2.審判及び審決取消訴訟における制度の見直し
(1)審決取消訴訟提起後の訂正審判の請求禁止(特126条2項)
従来、特許権者は無効審決によって特許が無効とされると審決取消訴訟の提起後に訂正審判を請求できましたが、審理短縮のために、今回の改正では、無効審判が請求された後、特許権者は訂正審判を請求できないこととしました。但し、特許権者は、従来通り「訂正請求」が可能であるとともに、無効審決の前の所定期間内に「訂正請求」が認められます。
(2)再審の訴え等における主張の制限(特104条の4)
侵害訴訟等の判決が確定した後に、対象となる特許権等についての無効又は有効の判断が覆ると、判決の基礎となる行政処分の変更に相当し、再審事由となることから、権利の安定に支障が生じます。そこで、一旦判決が確定すると、「蒸し返し」となる主張を制限することとしました。
(3)審決確定範囲に関する規定
従来、無効審判は、請求項毎に請求し、請求項単位で審決が確定します。これに対し、訂正審判は、特許権単位でしか請求できません。このように、審判の性格毎に審判請求の単位が異なり煩雑であったため、訂正審判についても請求項単位で請求することとしました。

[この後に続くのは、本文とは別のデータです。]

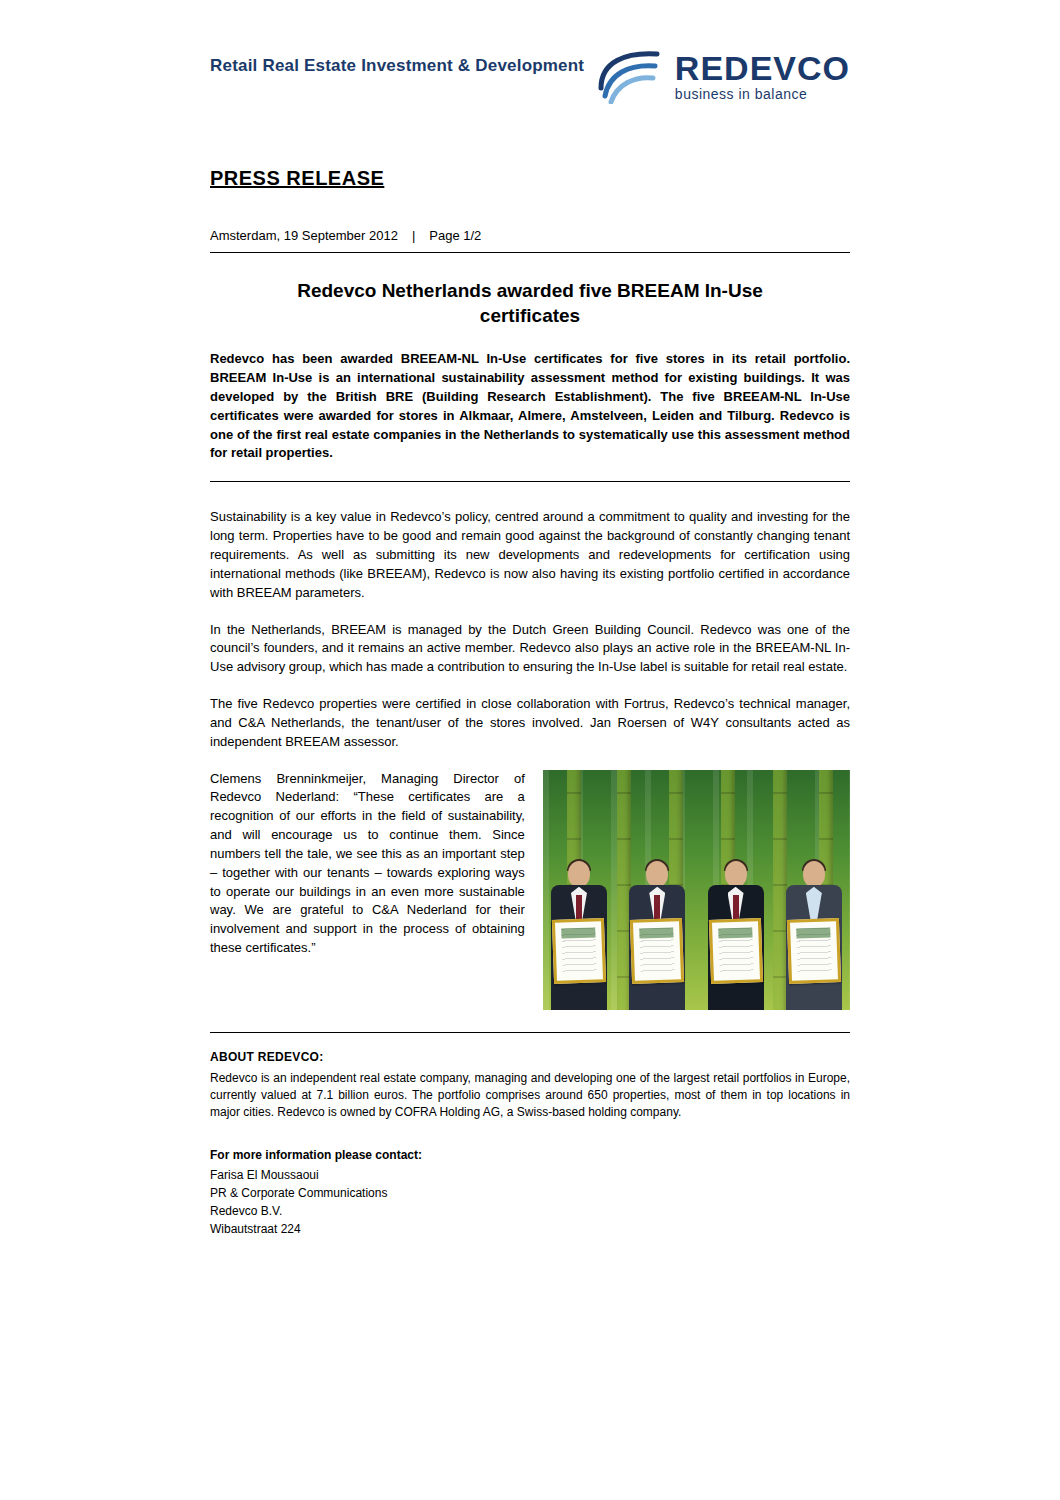Retail Real Estate Investment & Development
REDEVCO
business in balance
PRESS RELEASE
Amsterdam, 19 September 2012|Page 1/2
Redevco Netherlands awarded five BREEAM In-Use
certificates
Redevco has been awarded BREEAM-NL In-Use certificates for five stores in its retail portfolio. BREEAM In-Use is an international sustainability assessment method for existing buildings. It was developed by the British BRE (Building Research Establishment). The five BREEAM-NL In-Use certificates were awarded for stores in Alkmaar, Almere, Amstelveen, Leiden and Tilburg. Redevco is one of the first real estate companies in the Netherlands to systematically use this assessment method for retail properties.
Sustainability is a key value in Redevco’s policy, centred around a commitment to quality and investing for the long term. Properties have to be good and remain good against the background of constantly changing tenant requirements. As well as submitting its new developments and redevelopments for certification using international methods (like BREEAM), Redevco is now also having its existing portfolio certified in accordance with BREEAM parameters.
In the Netherlands, BREEAM is managed by the Dutch Green Building Council. Redevco was one of the council’s founders, and it remains an active member. Redevco also plays an active role in the BREEAM-NL In-Use advisory group, which has made a contribution to ensuring the In-Use label is suitable for retail real estate.
The five Redevco properties were certified in close collaboration with Fortrus, Redevco’s technical manager, and C&A Netherlands, the tenant/user of the stores involved. Jan Roersen of W4Y consultants acted as independent BREEAM assessor.
Clemens Brenninkmeijer, Managing Director of Redevco Nederland: “These certificates are a recognition of our efforts in the field of sustainability, and will encourage us to continue them. Since numbers tell the tale, we see this as an important step – together with our tenants – towards exploring ways to operate our buildings in an even more sustainable way. We are grateful to C&A Nederland for their involvement and support in the process of obtaining these certificates.”
ABOUT REDEVCO:
Redevco is an independent real estate company, managing and developing one of the largest retail portfolios in Europe, currently valued at 7.1 billion euros. The portfolio comprises around 650 properties, most of them in top locations in major cities. Redevco is owned by COFRA Holding AG, a Swiss-based holding company.
For more information please contact:
Farisa El Moussaoui
PR & Corporate Communications
Redevco B.V.
Wibautstraat 224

(4)無効審判の確定審決の第三者効力の制限(特167条)
無効審判の一事不再理の原則下では、一旦確定した審決に対し、同一の事実及び同一の証拠による審判を請求することができません。しかし、稚拙な無効審判が請求されると、本来無効とすべき特許権が存続するという不合理がありました。そこで、確定した審決の効力は当事者のみを拘束し、第三者は同一の事実及び同一の証拠であっても無効審判を請求できることとしました。
3.PLTへの協調に関する規定の制定
PLTでは、手続期間の徒過に対する救済が求められています。そこで、特定の手続については、正当な理由があれば、手続期間の経過後であっても、救済することにしました。但し、優先権主張、審査請求等については、救済の規定は設けられていないので注意が必要です。
4.最後に
今回は、改正法のうち一部の規定の概要について解説しました。但し、紙面の都合もあり、解説が不十分及び用語の使い方が不正確になっている点もあります。詳しくは、最寄りの弁理士にご相談されることをお勧めいたします。